A year of deepening reform
Updated: 2014-03-06 07:56
There are some who may have raised their eyebrows at China's growth target of around 7.5 percent for 2014.
Certainly after more than three decades of double-digit growth, people can hardly get very excited about such a seemingly mediocre pace of expansion.
Even in 2013 when the country registered its slowest growth in more than a decade, the Chinese economy still expanded by 7.7 percent.
However, a closer examination of China's official economic and social targets for this year, announced by Premier Li Keqiang in his first government work report at the annual session of the National People's Congress, suggests that the GDP growth goal of around 7.5-percent is actually more inspiring than it appears.

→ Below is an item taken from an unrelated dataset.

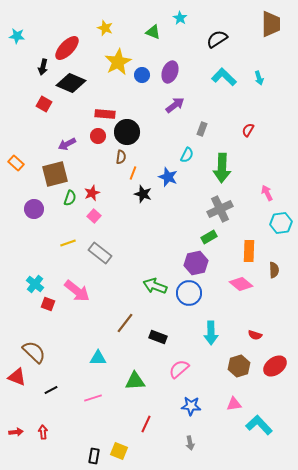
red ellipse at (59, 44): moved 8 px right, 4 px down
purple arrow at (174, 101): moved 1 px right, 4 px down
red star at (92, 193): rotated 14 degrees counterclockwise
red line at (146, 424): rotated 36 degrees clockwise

As the world second-largest economy, high single-digit growth in itself can adequately make China one of the key driving forces behind the global recovery. And recent uncertainties in international relations as well as the global financial markets only make China's stable growth more needed than ever.
Yet what makes this year's growth target particularly encouraging is Chinese policymakers have made reform the top priority for the government's work this year.
By pledging to enact reforms in areas such as finance, agriculture, urbanization, healthcare, education and environmental protection, the latest government report has fully demonstrated the Chinese authorities' resolve to translate into reality the comprehensive reform agenda they had came up with last November.
Some necessary reforms will be painful enough to add to downward pressure on the Chinese economy. But keeping the growth target unchanged from last year signals the government's confidence it can maintain stable growth momentum while carrying out the promised reforms.
If so, the great benefits the first reforms bring about will encourage the country to further deepen reforms to seek long-term growth.
Also the around 7.5-percent growth target for 2014 is even more desirable than the previous breakneck expansion because the government has vowed to make it growth cleaner, more energy efficient and sustainable.
It is far from clear if the efforts that the country has made so far will be enough to deal with the severe environmental problems that have accrued after three decades of rapid industrialization.
But if a slower growth target is an inevitable price, let us pay it now to shift the country toward balanced and clean economic growth via sweeping reforms.